Deletion of the protein tyrosine phosphatase PTPN22 for adoptive T cell therapy facilitates CTL effector function but promotes T cell exhaustion

January, 01, 2024 | Select Oncology Journal Articles


Adoptive cell therapy (ACT) is a promising strategy for treating cancer, yet it faces several challenges such as lack of long-term protection due to T cell exhaustion induced by chronic TCR stimulation in the tumor microenvironment. One benefit of ACT, however, is that it allows for cellular manipulations, such as deletion of the phosphotyrosine phosphatase non-receptor type 22 (PTPN22), which improves CD8+ T cell antitumor efficacy in ACT. We tested whether Ptpn22KO cytolytic T cells (CTLs) were also more effective than Ptpn22WT CTL in controlling tumors in scenarios that favor T cell exhaustion.


Tumor control by Ptpn22WT and Ptpn22KO CTL was assessed following adoptive transfer of low numbers of CTL to mice with subcutaneously implanted MC38 tumors. Tumor infiltrating lymphocytes were isolated for analysis of effector functions. An in vitro assay was established to compare CTL function in response to acute and chronic restimulation with antigen-pulsed tumor cells. The expression of effector and exhaustion-associated proteins by Ptpn22WT and Ptpn22KO T cells was followed over time in vitro and in vivo using the ID8 tumor model. Finally, the effect of PD-1 and TIM-3 blockade on Ptpn22KO CTL tumor control was assessed using monoclonal antibodies and CRISPR/Cas9-mediated knockout.

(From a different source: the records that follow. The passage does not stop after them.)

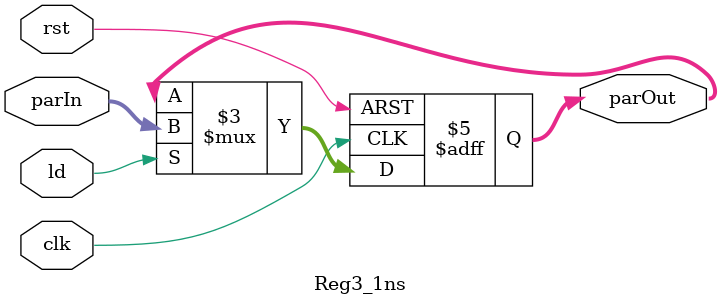
<source format=v>
`timescale 1ns/1ns
module Reg3_1ns(input clk, rst, ld, input [2:0] parIn, output reg [2:0] parOut);
    always @(posedge clk, posedge rst) begin
        #1
        if(rst) parOut = 3'b0;
        else if(ld) parOut = parIn;
        else parOut = parOut;
    end
endmodule
</source>
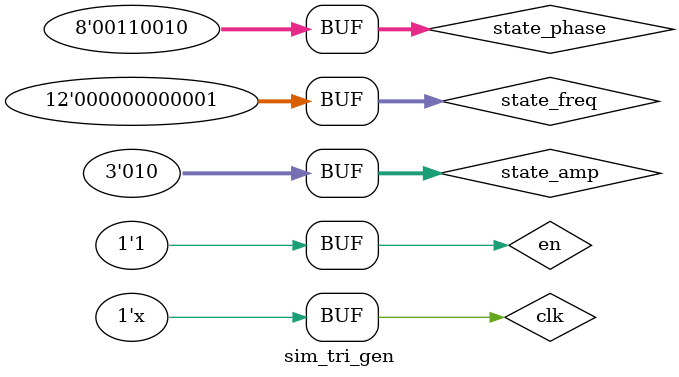
<source format=v>
`timescale 1us/100ns

module sim_tri_gen ();
    reg clk;
    
    initial clk <= 1'b0;
    
    always #1 clk <= ~clk;
    
    wire en;
    wire [11:0] state_freq;
    wire [2:0] state_amp;
    wire [7:0] state_phase;
    wire [13:0] DAC_in;
    
    assign en          = 1'b1;
    assign state_freq  = 12'd1;
    assign state_amp   = 3'd50;
    assign state_phase = 8'd50;
    
    tri_gen tri_gen_inst(
    .en(en),
    .clk(clk),
    .state_freq(state_freq),
    .state_amp(state_amp),
    .state_phase(state_phase),
    .DAC_in(DAC_in)
    );
endmodule

</source>
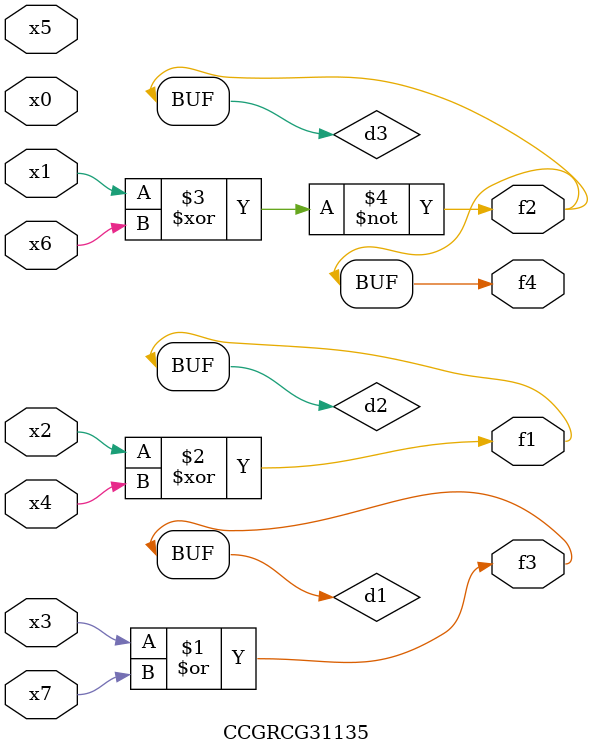
<source format=v>
module CCGRCG31135(
	input x0, x1, x2, x3, x4, x5, x6, x7,
	output f1, f2, f3, f4
);

	wire d1, d2, d3;

	or (d1, x3, x7);
	xor (d2, x2, x4);
	xnor (d3, x1, x6);
	assign f1 = d2;
	assign f2 = d3;
	assign f3 = d1;
	assign f4 = d3;
endmodule

</source>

Despite having improved effector function at the time of transfer, Ptpn22KO CTL became more exhausted than Ptpn22WT CTL, characterized by more rapid loss of effector functions, and earlier and higher expression of inhibitory receptors (IRs), particularly the terminal exhaustion marker TIM-3. TIM-3 expression, under the control of the transcription factor NFIL3, was induced by IL-2 signaling which was enhanced in Ptpn22KO cells. Antitumor responses of Ptpn22KO CTL were improved following PD-1 blockade in vivo, yet knockout or antibody-mediated blockade of TIM-3 did not improve but further impaired tumor control, indicating TIM-3 signaling itself did not drive the diminished function seen in Ptpn22KO CTL.


This study questions whether TIM-3 plays a role as an IR and highlights that genetic manipulation of T cells for ACT needs to balance short-term augmented effector function against the risk of T cell exhaustion in order to achieve longer-term protection.